This is awesome! Would love to hear more about the dataviz the author is putting together. I have to admit the stack seems like it might be a /bit/ overkill for this use case, but it seems like it was a great learning experience!
Thanks for reading! I worked with OP (I'm a MapD employee), and yes, for this smallish example this is overkill. However, we're planning on adding a lot more feeds[1] to this pipeline which will make the tools we used a lot more necessary
For this example, I set up a hosted Kafka cluster on Azure using HDInsight, as I didn't want to mess around with setting up Kafka. It's probably an expensive way to solve this problem long-term, as we're not really using anything exotic that a stock Kafka install wouldn't do out of the box.
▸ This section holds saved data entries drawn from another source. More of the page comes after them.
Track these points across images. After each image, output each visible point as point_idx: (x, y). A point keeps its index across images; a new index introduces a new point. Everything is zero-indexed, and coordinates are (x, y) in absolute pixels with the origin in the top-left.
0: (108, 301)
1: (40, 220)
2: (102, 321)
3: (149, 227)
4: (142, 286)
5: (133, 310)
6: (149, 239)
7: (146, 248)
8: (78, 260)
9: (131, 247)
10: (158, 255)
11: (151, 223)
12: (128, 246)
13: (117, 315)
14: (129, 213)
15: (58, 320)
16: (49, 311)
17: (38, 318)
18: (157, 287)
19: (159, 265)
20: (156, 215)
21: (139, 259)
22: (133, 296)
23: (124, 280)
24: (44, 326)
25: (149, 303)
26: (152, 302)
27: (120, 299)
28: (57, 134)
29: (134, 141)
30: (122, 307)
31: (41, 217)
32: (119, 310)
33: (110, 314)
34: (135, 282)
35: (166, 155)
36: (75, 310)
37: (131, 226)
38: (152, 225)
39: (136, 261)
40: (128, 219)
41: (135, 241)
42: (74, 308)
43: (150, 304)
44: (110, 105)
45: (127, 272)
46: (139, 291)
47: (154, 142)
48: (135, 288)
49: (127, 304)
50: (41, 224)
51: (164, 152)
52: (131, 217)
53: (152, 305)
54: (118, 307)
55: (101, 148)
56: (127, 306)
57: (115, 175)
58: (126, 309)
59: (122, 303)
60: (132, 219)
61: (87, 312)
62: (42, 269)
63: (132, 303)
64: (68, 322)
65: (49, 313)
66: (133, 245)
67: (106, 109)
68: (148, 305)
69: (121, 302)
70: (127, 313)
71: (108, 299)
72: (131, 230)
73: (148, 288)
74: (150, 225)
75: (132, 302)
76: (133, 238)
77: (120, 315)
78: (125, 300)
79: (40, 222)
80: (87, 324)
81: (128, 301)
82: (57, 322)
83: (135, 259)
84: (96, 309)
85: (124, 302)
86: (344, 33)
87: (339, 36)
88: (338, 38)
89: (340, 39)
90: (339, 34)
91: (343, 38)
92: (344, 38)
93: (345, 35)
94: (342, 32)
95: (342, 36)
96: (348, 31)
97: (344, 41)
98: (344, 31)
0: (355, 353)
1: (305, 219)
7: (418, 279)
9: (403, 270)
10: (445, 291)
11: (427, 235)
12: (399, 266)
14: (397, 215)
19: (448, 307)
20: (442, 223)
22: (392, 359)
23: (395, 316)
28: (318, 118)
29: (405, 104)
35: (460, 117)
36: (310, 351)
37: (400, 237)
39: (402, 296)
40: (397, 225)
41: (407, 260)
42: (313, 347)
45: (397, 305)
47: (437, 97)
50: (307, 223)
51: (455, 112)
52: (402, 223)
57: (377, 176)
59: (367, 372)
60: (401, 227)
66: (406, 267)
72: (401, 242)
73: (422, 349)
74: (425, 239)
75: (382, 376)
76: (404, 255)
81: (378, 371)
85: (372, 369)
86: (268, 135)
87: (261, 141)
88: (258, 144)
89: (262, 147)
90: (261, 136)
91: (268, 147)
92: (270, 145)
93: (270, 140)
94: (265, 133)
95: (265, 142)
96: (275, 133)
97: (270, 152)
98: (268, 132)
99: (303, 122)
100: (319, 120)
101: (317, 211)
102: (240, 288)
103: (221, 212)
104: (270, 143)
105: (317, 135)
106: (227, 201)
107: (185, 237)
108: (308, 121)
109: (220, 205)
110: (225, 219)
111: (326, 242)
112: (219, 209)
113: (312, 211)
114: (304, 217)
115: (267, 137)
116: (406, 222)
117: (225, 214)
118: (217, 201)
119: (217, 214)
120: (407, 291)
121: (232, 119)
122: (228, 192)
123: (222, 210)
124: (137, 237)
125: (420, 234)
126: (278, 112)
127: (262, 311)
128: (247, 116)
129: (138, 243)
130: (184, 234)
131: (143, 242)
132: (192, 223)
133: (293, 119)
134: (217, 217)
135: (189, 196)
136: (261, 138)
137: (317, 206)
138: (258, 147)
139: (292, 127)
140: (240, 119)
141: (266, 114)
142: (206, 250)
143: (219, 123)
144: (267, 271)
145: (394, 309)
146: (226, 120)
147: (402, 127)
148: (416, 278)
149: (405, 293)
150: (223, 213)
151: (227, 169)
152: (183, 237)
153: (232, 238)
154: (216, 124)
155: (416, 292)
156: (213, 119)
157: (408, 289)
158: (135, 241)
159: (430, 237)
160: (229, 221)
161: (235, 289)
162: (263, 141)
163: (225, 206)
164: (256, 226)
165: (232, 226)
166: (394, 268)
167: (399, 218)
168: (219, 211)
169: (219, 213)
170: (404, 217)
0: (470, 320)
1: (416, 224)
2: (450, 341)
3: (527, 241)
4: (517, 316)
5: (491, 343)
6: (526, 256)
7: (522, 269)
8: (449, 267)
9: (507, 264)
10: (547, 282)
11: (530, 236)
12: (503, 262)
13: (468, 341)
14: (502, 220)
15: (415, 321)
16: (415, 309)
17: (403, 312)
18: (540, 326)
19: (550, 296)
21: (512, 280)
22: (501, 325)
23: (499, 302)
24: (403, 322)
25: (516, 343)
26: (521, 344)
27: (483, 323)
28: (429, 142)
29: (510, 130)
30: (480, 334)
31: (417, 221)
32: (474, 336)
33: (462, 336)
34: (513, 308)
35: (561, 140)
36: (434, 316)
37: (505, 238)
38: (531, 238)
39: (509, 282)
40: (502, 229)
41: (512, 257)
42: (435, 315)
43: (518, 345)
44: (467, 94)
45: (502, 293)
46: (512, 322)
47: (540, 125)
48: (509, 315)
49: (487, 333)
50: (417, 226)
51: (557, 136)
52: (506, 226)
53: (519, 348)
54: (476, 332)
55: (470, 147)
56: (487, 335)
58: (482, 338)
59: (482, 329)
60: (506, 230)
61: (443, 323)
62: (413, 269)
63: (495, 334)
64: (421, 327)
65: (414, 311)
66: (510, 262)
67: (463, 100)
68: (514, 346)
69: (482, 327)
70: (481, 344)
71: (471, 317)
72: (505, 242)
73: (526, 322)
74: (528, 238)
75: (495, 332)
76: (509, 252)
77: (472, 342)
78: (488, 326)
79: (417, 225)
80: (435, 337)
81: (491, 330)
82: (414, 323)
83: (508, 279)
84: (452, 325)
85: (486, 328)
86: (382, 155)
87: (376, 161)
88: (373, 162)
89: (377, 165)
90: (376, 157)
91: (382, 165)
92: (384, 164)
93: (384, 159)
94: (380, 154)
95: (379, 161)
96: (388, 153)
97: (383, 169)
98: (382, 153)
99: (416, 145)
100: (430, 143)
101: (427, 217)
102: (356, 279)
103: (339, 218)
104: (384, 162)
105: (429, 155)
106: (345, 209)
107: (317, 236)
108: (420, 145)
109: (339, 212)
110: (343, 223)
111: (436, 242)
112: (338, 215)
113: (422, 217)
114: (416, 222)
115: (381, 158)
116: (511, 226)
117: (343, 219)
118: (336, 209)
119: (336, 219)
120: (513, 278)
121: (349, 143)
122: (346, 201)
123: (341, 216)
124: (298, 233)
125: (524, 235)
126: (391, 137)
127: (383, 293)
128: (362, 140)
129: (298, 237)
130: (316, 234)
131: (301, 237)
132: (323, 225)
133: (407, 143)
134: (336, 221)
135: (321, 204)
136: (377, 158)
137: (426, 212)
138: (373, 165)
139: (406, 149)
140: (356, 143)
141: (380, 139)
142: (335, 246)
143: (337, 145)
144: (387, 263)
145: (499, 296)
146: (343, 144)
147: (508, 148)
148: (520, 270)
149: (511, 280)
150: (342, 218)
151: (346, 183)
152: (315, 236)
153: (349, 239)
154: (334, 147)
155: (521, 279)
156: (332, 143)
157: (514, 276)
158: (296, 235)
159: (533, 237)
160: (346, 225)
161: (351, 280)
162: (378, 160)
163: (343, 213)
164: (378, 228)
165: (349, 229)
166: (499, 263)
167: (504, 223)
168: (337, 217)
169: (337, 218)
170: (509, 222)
How is this anything other than a normal database app? How many bikes are being shared that you need a 'data pipeline' and 'stream sets' and Kafka and MapD to make it 'real time'
Good point. While this demonstration is for a single bike-sharing program, there are over 200 feeds that conform to the GBFS specification, most updating roughly every 10 seconds.
Do they make that data public for the same loophole that paypal tries to use with venmo? i.e. make sharing the data "a feature" so that they can sell it as there is no expectation of privacy.
The data for this example are in aggregate, number of bikes currently at a station along with other selected information about the bike share location. The lowest level information is at the bike_id level, no information is transmitted about which customer is on which bike/bike_id.